• Some important spark configuration

    --conf spark.driver.memory=90g \
    --conf spark.sql.files.maxPartitionBytes=4194304 \
    --conf spark.eventLog.enabled=true \
    --conf spark.eventLog.dir=/opt/airflow/dags/spark-events
  • Partition configuration

    • Input partition
      • control the input partition by using spark.sql.files.maxPartitionBytes
        • default is 128mb, but if you will have explode operation, consider to decrease this value
      • control the shuffle partition by using spark.sql.shuffle.partitions
        • default is 200 partition, but if you will have explode operation, consider to decrease this value
      • control the output partition by using .option("maxRecordsPerFile", "x")
  • Estimate the number of partition

    import numpy as np
     
     
    print ("\n\n*********************************************************************************")
     
    """
    IF THE SHUFLLE PARTITION IS NOT CHANGE IN THE SPARK UI, PLEASE CHECK THE FOLLOWING:
    - REMOVE THE TABLE IN MINIO UNDER THE SAME NAME OF THE RUNNING SPARK APP
    """

• [PROVIDED MATERIAL]:
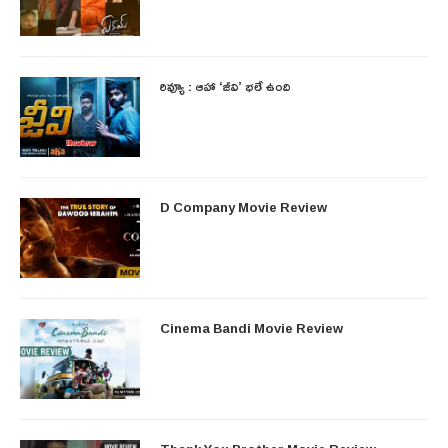
రివ్యూ : ఆహా ‘జీవి’ భలే ఉంది
D Company Movie Review
Cinema Bandi Movie Review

• [WHAT YOU WILL DO]:
Extend the Spark configuration notes, starting right after the closing comment block in the section on estimating the number of partitions.

• [TASK RESULT]:
    CONS_SHUFFLE_RATIO_ROWS = 1/21
    CONST_MB_TO_BYTES = 1024 * 1024
     
    total_num_rows = 5932823 <- you only need this as input
     
    seed_no = 123
    num_cores = int(32)
    total_available_memory_gb= 125
    reserved_memory_gb = 35
     
    target_input_max_bytes_per_file_mb = 4
    target_input_max_bytes_per_file_bytes = target_input_max_bytes_per_file_mb * CONST_MB_TO_BYTES
     
    max_records_per_file = 1_000
     
    num_shuffle_partitions = int(np.ceil(total_num_rows * CONS_SHUFFLE_RATIO_ROWS))
     
    print(f"{'SEED NO':<30} : {seed_no}")
    print(f"{'NUM CORES':<30} : {num_cores}")
    print(f"{'TOTAL MEMORY DRIVER':<30} : {total_available_memory_gb-reserved_memory_gb} gb")
    print (f"{'MEMORY PER CORE':<30} : {(total_available_memory_gb - reserved_memory_gb)/num_cores} gb")
     
    print(f"{'MAX INPUT SIZE':<30} : {target_input_max_bytes_per_file_mb} mb / {target_input_max_bytes_per_file_bytes} bytes")
    print (f"{'SHUFFLE PARTITION':<30} : {num_shuffle_partitions} partitions")
    print (f"{'MAX RECORDS PER FILE':<30} : {max_records_per_file} records")
    print ("*********************************************************************************\n\n")